Então ele pula pela janela do oitavo andar e cai lá embaixo apoiado nas quatro patas, como um gato selvagem. E, como um gato selvagem, ganha a rua, a despeito dos transeuntes observadores que circulam na tarde vadia.

terça-feira, abril 01, 2008

Será que eu sou o Homem-Pedra?

Fico com medo de as nuvens, por serem de sonho, se dissolverem no exato momento em que eu pisá-las.

Fico com medo de ser sonho, mesmo quando parece realidade. E fico com medo de viver uma realidade que não me permita sonhar.

Fico com medo de me sentir preso, de perder de vista a fresta por onde eu posso escapar. Eu sei que a fresta existe e sei que posso escorrer por ela a qualquer momento, mais veloz que um foguete de São João. Mas, e se na hora H uma ilusão sombria me vedar o caminho? Como a grande pata de um gato que agarra um rato pelo rabo? Eu tenho muito medo de ilusões. Eu tenho muito medo de verdades sem consistência.
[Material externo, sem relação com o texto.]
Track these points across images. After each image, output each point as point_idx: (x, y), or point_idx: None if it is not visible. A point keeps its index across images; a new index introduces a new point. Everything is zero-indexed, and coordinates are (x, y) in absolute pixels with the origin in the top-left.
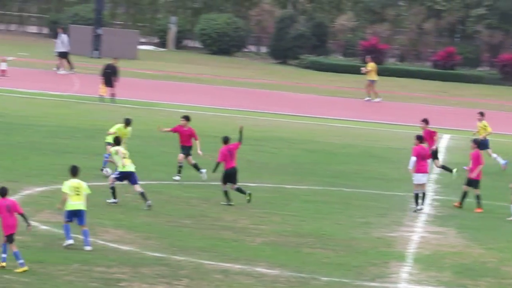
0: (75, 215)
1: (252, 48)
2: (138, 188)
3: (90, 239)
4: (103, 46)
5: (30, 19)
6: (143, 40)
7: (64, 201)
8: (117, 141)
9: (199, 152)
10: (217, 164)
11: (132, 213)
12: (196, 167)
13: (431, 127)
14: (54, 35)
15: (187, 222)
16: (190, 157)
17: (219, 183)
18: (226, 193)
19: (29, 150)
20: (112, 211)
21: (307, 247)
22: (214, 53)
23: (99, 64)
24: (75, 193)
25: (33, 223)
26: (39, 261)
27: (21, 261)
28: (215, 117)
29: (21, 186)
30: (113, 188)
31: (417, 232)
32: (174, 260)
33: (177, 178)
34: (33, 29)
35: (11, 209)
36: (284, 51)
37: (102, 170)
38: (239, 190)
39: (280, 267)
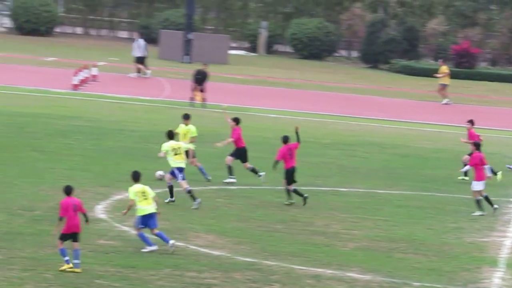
0: (149, 219)
1: (343, 52)
2: (184, 184)
3: (181, 243)
4: (193, 51)
5: (121, 24)
6: (233, 45)
7: (129, 208)
8: (170, 135)
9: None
10: (276, 162)
11: (223, 218)
12: (254, 171)
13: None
14: (144, 40)
15: (278, 227)
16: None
17: (283, 183)
18: (288, 191)
19: (120, 155)
20: (203, 216)
21: (399, 252)
22: (305, 57)
23: (190, 69)
24: (143, 197)
25: (124, 228)
26: (131, 266)
27: (77, 261)
28: (306, 121)
29: (112, 191)
30: (170, 187)
31: (510, 237)
32: (266, 265)
33: (232, 180)
34: (123, 34)
35: (77, 208)
36: (375, 55)
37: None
38: (296, 191)
39: (372, 272)
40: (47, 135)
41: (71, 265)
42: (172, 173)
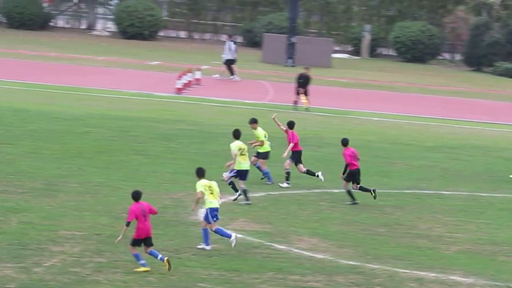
0: (211, 213)
1: (446, 55)
2: (242, 184)
3: (284, 247)
4: (297, 54)
5: (224, 28)
6: (337, 48)
7: (197, 201)
8: (236, 135)
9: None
10: (346, 166)
11: (326, 221)
12: (309, 173)
13: None
14: (247, 43)
15: (381, 230)
16: (300, 165)
17: (343, 182)
18: (349, 192)
19: (223, 159)
20: (306, 220)
21: (502, 255)
22: (408, 60)
23: (293, 73)
24: (209, 191)
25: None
26: (234, 269)
27: (160, 256)
28: (409, 125)
29: None
30: (232, 183)
31: None
32: (368, 269)
33: (285, 185)
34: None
35: (146, 213)
36: (479, 58)
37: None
38: (362, 188)
39: (474, 275)
40: (151, 139)
41: (148, 268)
42: (233, 172)
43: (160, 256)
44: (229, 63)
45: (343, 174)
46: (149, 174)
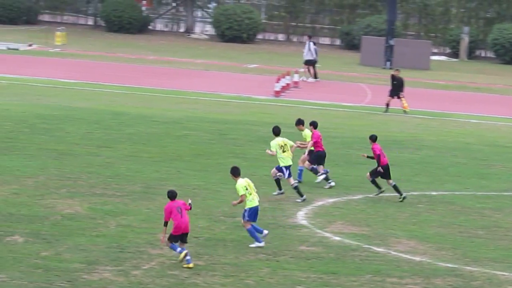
0: (254, 212)
1: None
2: (292, 181)
3: (382, 249)
4: (395, 57)
5: (323, 30)
6: (435, 50)
7: (241, 202)
8: (276, 132)
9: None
10: (378, 161)
11: (424, 223)
12: (313, 171)
13: None
14: (345, 46)
15: (480, 233)
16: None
17: (369, 178)
18: (374, 181)
19: None
20: (405, 222)
21: None
22: (507, 62)
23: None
24: (248, 192)
25: (325, 234)
26: (332, 272)
27: (178, 249)
28: (507, 127)
29: (314, 197)
30: (277, 181)
31: None
32: (467, 271)
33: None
34: (325, 40)
35: (181, 210)
36: None
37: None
38: (396, 188)
39: None
40: (249, 142)
41: (185, 251)
42: (280, 169)
43: (179, 249)
44: (308, 63)
45: (378, 167)
46: (247, 176)
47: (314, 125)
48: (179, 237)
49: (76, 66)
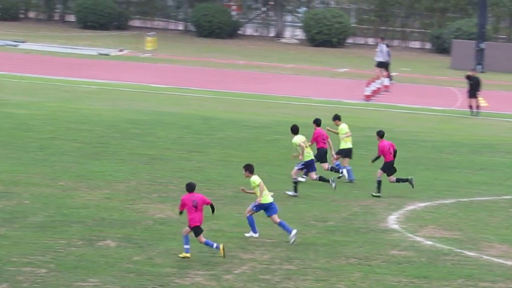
0: (268, 207)
1: None
2: (313, 175)
3: (474, 254)
4: (486, 60)
5: (413, 34)
6: None
7: (262, 191)
8: (295, 130)
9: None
10: (377, 157)
11: None
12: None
13: None
14: (436, 50)
15: None
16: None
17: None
18: (379, 183)
19: (413, 166)
20: (496, 226)
21: None
22: None
23: (483, 79)
24: (264, 187)
25: (416, 238)
26: (424, 276)
27: (215, 244)
28: None
29: (405, 201)
30: (321, 177)
31: None
32: None
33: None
34: (415, 44)
35: (197, 204)
36: None
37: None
38: (398, 180)
39: None
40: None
41: (188, 255)
42: (299, 167)
43: (215, 244)
44: (380, 66)
45: (372, 162)
46: (339, 181)
47: (317, 122)
48: (192, 229)
49: (166, 71)
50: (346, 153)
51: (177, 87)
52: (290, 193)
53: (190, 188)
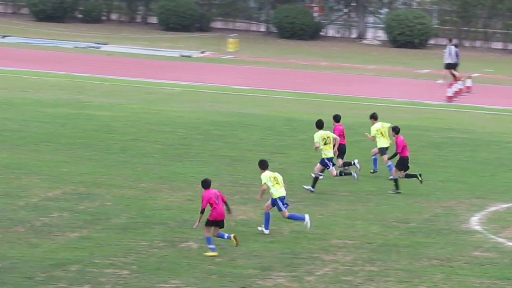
0: (281, 201)
1: None
2: (334, 171)
3: None
4: None
5: (495, 35)
6: None
7: (263, 192)
8: (319, 125)
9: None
10: (395, 154)
11: None
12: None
13: None
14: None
15: None
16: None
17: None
18: (396, 181)
19: (495, 167)
20: None
21: None
22: None
23: None
24: (275, 182)
25: (499, 239)
26: (507, 278)
27: (227, 235)
28: None
29: (487, 203)
30: (315, 179)
31: None
32: None
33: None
34: (497, 45)
35: (219, 197)
36: None
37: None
38: (408, 175)
39: None
40: (421, 147)
41: (216, 253)
42: (322, 163)
43: (226, 235)
44: (449, 67)
45: (389, 159)
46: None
47: (336, 118)
48: (215, 223)
49: (248, 72)
50: (383, 151)
51: (259, 88)
52: (307, 187)
53: (206, 184)
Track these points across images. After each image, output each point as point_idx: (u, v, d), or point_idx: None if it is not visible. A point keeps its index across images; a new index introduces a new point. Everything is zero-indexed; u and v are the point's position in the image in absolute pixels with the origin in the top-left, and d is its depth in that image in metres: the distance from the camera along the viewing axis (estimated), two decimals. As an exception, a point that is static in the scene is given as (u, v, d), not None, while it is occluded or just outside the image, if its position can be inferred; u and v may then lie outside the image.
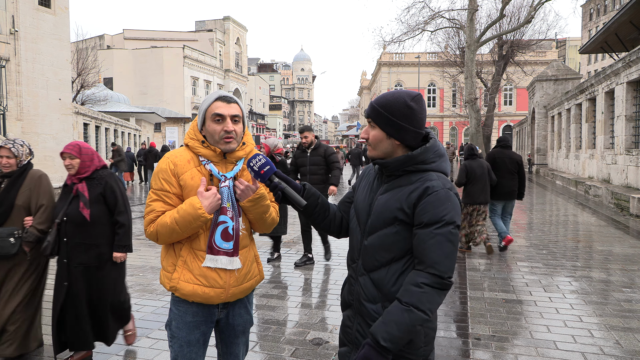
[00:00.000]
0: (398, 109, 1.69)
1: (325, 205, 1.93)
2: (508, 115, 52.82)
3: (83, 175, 3.42)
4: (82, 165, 3.41)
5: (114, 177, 3.55)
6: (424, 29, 25.81)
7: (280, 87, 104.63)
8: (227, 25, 55.52)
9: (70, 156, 3.38)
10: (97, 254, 3.44)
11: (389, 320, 1.57)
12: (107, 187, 3.46)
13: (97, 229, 3.42)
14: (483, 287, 5.55)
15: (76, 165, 3.40)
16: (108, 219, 3.49)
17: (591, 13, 60.99)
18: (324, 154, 6.40)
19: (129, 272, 6.18)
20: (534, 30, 35.04)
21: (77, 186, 3.41)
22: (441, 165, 1.74)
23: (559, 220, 10.76)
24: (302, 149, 6.52)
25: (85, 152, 3.45)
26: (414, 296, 1.57)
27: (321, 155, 6.40)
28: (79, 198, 3.37)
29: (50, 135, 17.67)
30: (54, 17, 17.73)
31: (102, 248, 3.46)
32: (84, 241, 3.39)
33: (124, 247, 3.55)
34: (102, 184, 3.45)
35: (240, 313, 2.26)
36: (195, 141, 2.12)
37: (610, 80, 14.88)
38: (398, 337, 1.56)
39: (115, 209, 3.49)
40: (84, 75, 29.06)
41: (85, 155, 3.43)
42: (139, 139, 33.52)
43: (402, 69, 54.09)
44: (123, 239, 3.52)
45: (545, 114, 26.20)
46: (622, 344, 3.94)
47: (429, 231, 1.61)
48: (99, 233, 3.43)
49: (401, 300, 1.58)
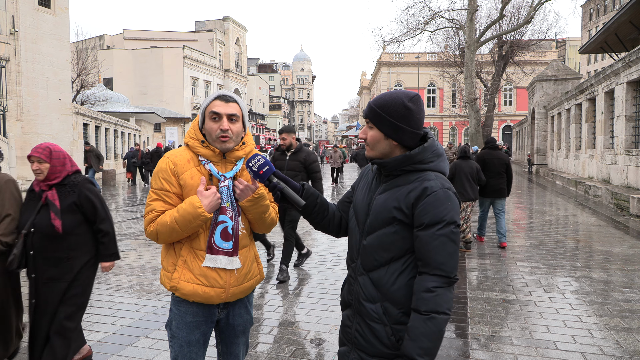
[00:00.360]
0: (396, 110, 1.69)
1: (325, 205, 1.93)
2: (508, 116, 52.84)
3: (53, 182, 3.09)
4: (52, 171, 3.08)
5: (89, 183, 3.23)
6: (424, 29, 25.83)
7: (280, 87, 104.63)
8: (227, 26, 55.54)
9: (39, 160, 3.05)
10: (70, 267, 3.10)
11: (417, 335, 1.58)
12: (82, 196, 3.13)
13: (69, 241, 3.09)
14: (483, 287, 5.55)
15: (45, 170, 3.06)
16: (84, 229, 3.18)
17: (591, 13, 61.01)
18: (304, 161, 5.84)
19: (129, 272, 6.19)
20: (534, 30, 35.15)
21: (47, 194, 3.07)
22: (439, 164, 1.74)
23: (558, 220, 10.76)
24: (282, 150, 6.00)
25: (57, 155, 3.11)
26: (430, 302, 1.58)
27: (301, 161, 5.83)
28: (49, 207, 3.04)
29: (50, 136, 17.67)
30: (54, 17, 17.73)
31: (75, 261, 3.12)
32: (55, 254, 3.06)
33: (111, 255, 3.31)
34: (76, 191, 3.12)
35: (240, 313, 2.26)
36: (195, 141, 2.13)
37: (610, 80, 14.88)
38: (431, 347, 1.58)
39: (96, 217, 3.20)
40: (84, 75, 29.08)
41: (56, 160, 3.10)
42: (139, 139, 33.54)
43: (402, 69, 54.11)
44: (109, 247, 3.27)
45: (545, 114, 26.20)
46: (622, 344, 3.94)
47: (431, 233, 1.61)
48: (71, 245, 3.10)
49: (420, 310, 1.59)
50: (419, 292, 1.61)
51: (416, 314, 1.60)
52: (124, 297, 5.19)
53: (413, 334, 1.58)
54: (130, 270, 6.30)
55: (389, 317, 1.70)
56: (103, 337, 4.08)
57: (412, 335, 1.59)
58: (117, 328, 4.28)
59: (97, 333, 4.16)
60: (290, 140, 5.86)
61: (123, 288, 5.51)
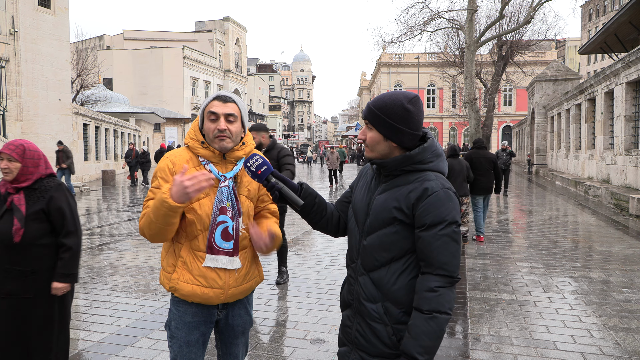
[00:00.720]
0: (395, 112, 1.70)
1: (323, 205, 1.93)
2: (508, 116, 52.85)
3: (22, 184, 2.74)
4: (22, 172, 2.73)
5: (62, 190, 2.86)
6: (424, 29, 25.81)
7: (280, 87, 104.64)
8: (227, 26, 55.53)
9: (10, 158, 2.70)
10: (33, 282, 2.72)
11: (418, 334, 1.59)
12: (52, 203, 2.76)
13: (33, 252, 2.71)
14: (482, 288, 5.55)
15: (15, 170, 2.71)
16: (51, 240, 2.80)
17: (590, 13, 61.03)
18: (277, 156, 5.53)
19: (129, 273, 6.18)
20: (534, 30, 35.16)
21: (13, 197, 2.72)
22: (439, 165, 1.75)
23: (558, 220, 10.76)
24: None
25: (30, 155, 2.76)
26: (433, 302, 1.60)
27: (274, 158, 5.52)
28: (13, 212, 2.69)
29: (50, 136, 17.68)
30: (54, 18, 17.73)
31: (40, 275, 2.74)
32: (15, 266, 2.69)
33: (68, 276, 2.79)
34: (46, 198, 2.76)
35: (239, 314, 2.26)
36: (195, 141, 2.13)
37: (610, 80, 14.89)
38: (431, 346, 1.60)
39: (63, 229, 2.80)
40: (84, 75, 29.09)
41: (29, 160, 2.75)
42: (139, 139, 33.53)
43: (402, 69, 54.12)
44: (68, 265, 2.78)
45: (545, 114, 26.21)
46: (622, 344, 3.94)
47: (433, 233, 1.63)
48: (35, 257, 2.72)
49: (422, 309, 1.61)
50: (422, 292, 1.62)
51: (418, 312, 1.61)
52: (124, 297, 5.19)
53: (414, 333, 1.60)
54: (130, 271, 6.30)
55: (390, 317, 1.70)
56: (103, 337, 4.09)
57: (413, 333, 1.60)
58: (117, 328, 4.29)
59: (96, 333, 4.17)
60: (259, 139, 5.49)
61: (123, 288, 5.52)
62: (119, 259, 7.03)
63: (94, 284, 5.70)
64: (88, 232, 9.57)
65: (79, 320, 4.50)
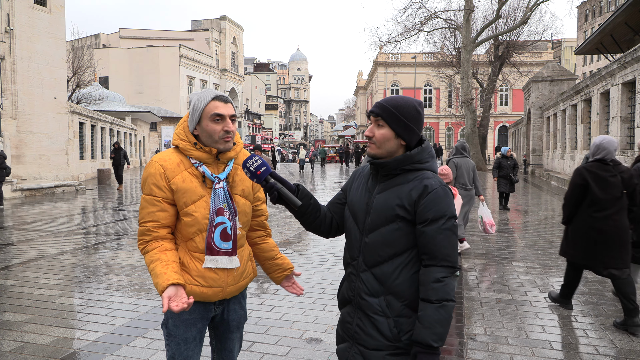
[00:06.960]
0: (409, 112, 1.82)
1: (317, 206, 1.98)
2: (504, 116, 53.01)
3: None
4: None
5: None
6: (420, 29, 25.86)
7: (277, 86, 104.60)
8: (224, 25, 55.46)
9: None
10: None
11: (430, 323, 1.69)
12: None
13: None
14: (478, 287, 5.56)
15: None
16: None
17: (587, 14, 61.27)
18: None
19: (125, 272, 6.17)
20: (530, 31, 35.20)
21: None
22: (433, 165, 1.89)
23: (554, 220, 10.80)
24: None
25: None
26: (441, 291, 1.70)
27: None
28: None
29: (45, 134, 17.60)
30: (50, 16, 17.65)
31: None
32: None
33: None
34: None
35: (234, 309, 2.27)
36: (187, 143, 2.08)
37: (606, 81, 14.95)
38: (443, 332, 1.70)
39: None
40: (80, 74, 28.97)
41: None
42: (135, 138, 33.45)
43: (399, 69, 54.19)
44: None
45: (541, 114, 26.29)
46: (617, 344, 3.96)
47: (436, 227, 1.73)
48: None
49: (431, 299, 1.71)
50: (429, 283, 1.72)
51: (427, 303, 1.71)
52: (120, 296, 5.17)
53: (427, 322, 1.69)
54: (126, 270, 6.28)
55: (391, 310, 1.78)
56: (98, 336, 4.07)
57: (425, 323, 1.69)
58: (113, 327, 4.27)
59: (92, 332, 4.15)
60: None
61: (119, 287, 5.50)
62: (115, 258, 7.00)
63: (90, 283, 5.67)
64: (84, 231, 9.54)
65: (74, 320, 4.48)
Eu tenho dentro de mim uma verdade absoluta e muitas mentiras relativas. Mas o diabo é que a ilusão que entra pelas minhas narinas tem cheiro de perfume caro. A ilusão que entra pelos meus ouvidos e me desasossega o coração é um timbre de voz mole, e doce, e infantil e perturbador. E uma risada que me faz ter vontade de pular pela janela do oitavo andar e cair lá embaixo, no chão, de pé, apoiado nas quatro patas como um gato selvagem.

Eu me vejo refletido nela, ela é meu espelho. Ela é minha vitrine, minha televisão de cachorro, minha alegria muda e minha tristeza escandalosa áfona de tanto gritar por dentro. Ela é, e pra sempre será, minha mulher de vidro, com alma de carne.

Fico com medo de estar andando nas nuvens e acordar mergulhado no lodo. Mas eu prendo meus medos dentro de mim. Porque a mulher de vidro enxerga através do meu casco.